Introduction
The Web of Data is a huge information space with URIs, RDF triples and links among them as first class citizens.
RDF triples that form links (i.e., with subject and object being URIs) enable to create references between URIs belonging to the same or different domain. As an example, the triple (dbpedia:Rome, dbpedia-onto:BirthPlaceOf, dbpedia:Enrico_Fermi) creates a link between two resources in DBPedia. On the other hand, the triple (dbpedia:Rome, owl:sameAs, freebase:Rome), defined in DBPedia, states that the resource identified by dbpedia:Rome is the same as the resource defined in a different database (i.e., Freebase) and identified by freebase:Rome. This enables to have access to information about Rome both from DBPedia and Freebase.

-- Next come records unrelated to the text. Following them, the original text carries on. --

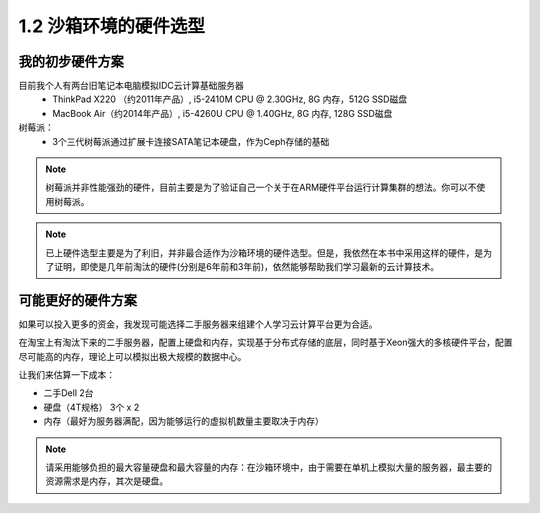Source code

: ================================
1.2 沙箱环境的硬件选型
================================

--------------------
我的初步硬件方案
--------------------

目前我个人有两台旧笔记本电脑模拟IDC云计算基础服务器
  * ThinkPad X220 （约2011年产品）, i5-2410M CPU @ 2.30GHz, 8G 内存，512G SSD磁盘
  * MacBook Air（约2014年产品）, i5-4260U CPU @ 1.40GHz, 8G 内存, 128G SSD磁盘

树莓派：
  * 3个三代树莓派通过扩展卡连接SATA笔记本硬盘，作为Ceph存储的基础

.. note::

  树莓派并非性能强劲的硬件，目前主要是为了验证自己一个关于在ARM硬件平台运行计算集群的想法。你可以不使用树莓派。

.. note::

  已上硬件选型主要是为了利旧，并非最合适作为沙箱环境的硬件选型。但是，我依然在本书中采用这样的硬件，是为了证明，即使是几年前淘汰的硬件(分别是6年前和3年前)，依然能够帮助我们学习最新的云计算技术。

--------------------
可能更好的硬件方案
--------------------

如果可以投入更多的资金，我发现可能选择二手服务器来组建个人学习云计算平台更为合适。

在淘宝上有淘汰下来的二手服务器，配置上硬盘和内存，实现基于分布式存储的底层，同时基于Xeon强大的多核硬件平台，配置尽可能高的内存，理论上可以模拟出极大规模的数据中心。

让我们来估算一下成本：

* 二手Dell  2台
* 硬盘（4T规格） 3个 x 2 
* 内存（最好为服务器满配，因为能够运行的虚拟机数量主要取决于内存）

.. note::

  请采用能够负担的最大容量硬盘和最大容量的内存：在沙箱环境中，由于需要在单机上模拟大量的服务器，最主要的资源需求是内存，其次是硬盘。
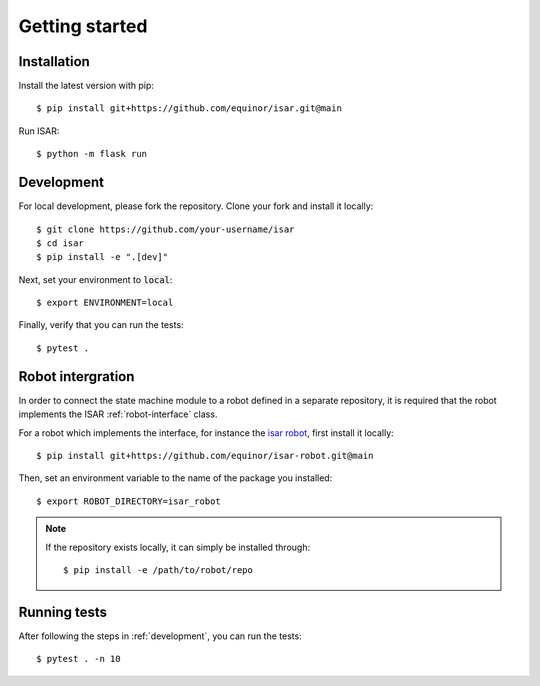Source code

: Getting started
===============

Installation
------------

.. py:currentmodule:: isar

Install the latest version with pip::

    $ pip install git+https://github.com/equinor/isar.git@main

Run ISAR::

    $ python -m flask run

.. _development:

Development
-----------

For local development, please fork the repository. Clone your fork and install it locally::

    $ git clone https://github.com/your-username/isar
    $ cd isar
    $ pip install -e ".[dev]"

Next, set your environment to :code:`local`::

    $ export ENVIRONMENT=local

Finally, verify that you can run the tests::

    $ pytest .

Robot intergration
------------------

In order to connect the state machine module to a robot defined in a separate repository, it is required that the robot implements the ISAR :ref:`robot-interface` class.

For a robot which implements the interface, for instance the `isar robot`_, first install it locally::

    $ pip install git+https://github.com/equinor/isar-robot.git@main

Then, set an environment variable to the name of the package you installed::

    $ export ROBOT_DIRECTORY=isar_robot

.. note::

   If the repository exists locally, it can simply be installed through::

       $ pip install -e /path/to/robot/repo

Running tests
-------------

After following the steps in :ref:`development`, you can run the tests::

    $ pytest . -n 10


.. _`wheel`: https://pypi.org/project/wheel/
.. _`isar robot`: https://github.com/equinor/isar-robot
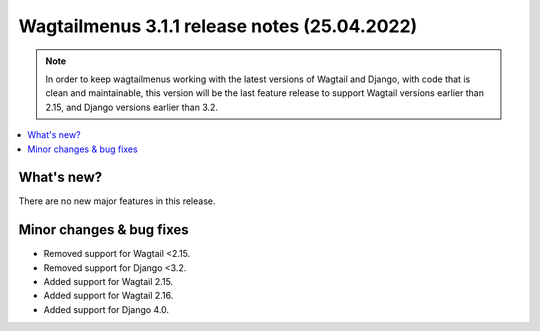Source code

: ===============================================
Wagtailmenus 3.1.1 release notes (25.04.2022)
===============================================

.. NOTE ::
    
    In order to keep wagtailmenus working with the latest versions of Wagtail and Django, with code that is clean and maintainable, this version will be the last feature release to support Wagtail versions earlier than 2.15, and Django versions earlier than 3.2.

.. contents::
    :local:
    :depth: 1


What's new?
===========

There are no new major features in this release.

Minor changes & bug fixes
=========================

* Removed support for Wagtail <2.15.
* Removed support for Django <3.2.
* Added support for Wagtail 2.15.
* Added support for Wagtail 2.16.
* Added support for Django 4.0.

From the previous example, it can be noted that URIs in RDF triples enable to link pieces of information not only residing on the same information provider (i.e., having the same URI prefix) but also residing on external information providers. Therefore, it would be interesting to have a language and tool capable of (recursively) “following” chains of URIs with the aim to have access to a large number of pieces of information and information providers.
We defined such a language, called NautiLOD, and provided an implementation of it in swget.
The NautiLOD language offers the following features:
- it provides a way to recursively navigate and retrieve data sources from the Web of Data
- it exploits regular expressions to declaratively specify fragments of the Web of Data
- regular expressions can be intertwined with triggers on the form of ASK-SPARQL queries to control and orient the navigation
- it enables to command actions during the navigation such as, send me by email a specific piece of information if encountered during the navigation.
NautiLOD has been implemented in swget that offers the following additional features:
- it enables the user to specify limits on the amount of data retrieved. This can be done both in terms of maximum time and/or size (in MBs)
- for developers it can be seen as a non-interactive commandline tool, to be easily called from scripts and terminals
- it is available as a command line tool and with GUI.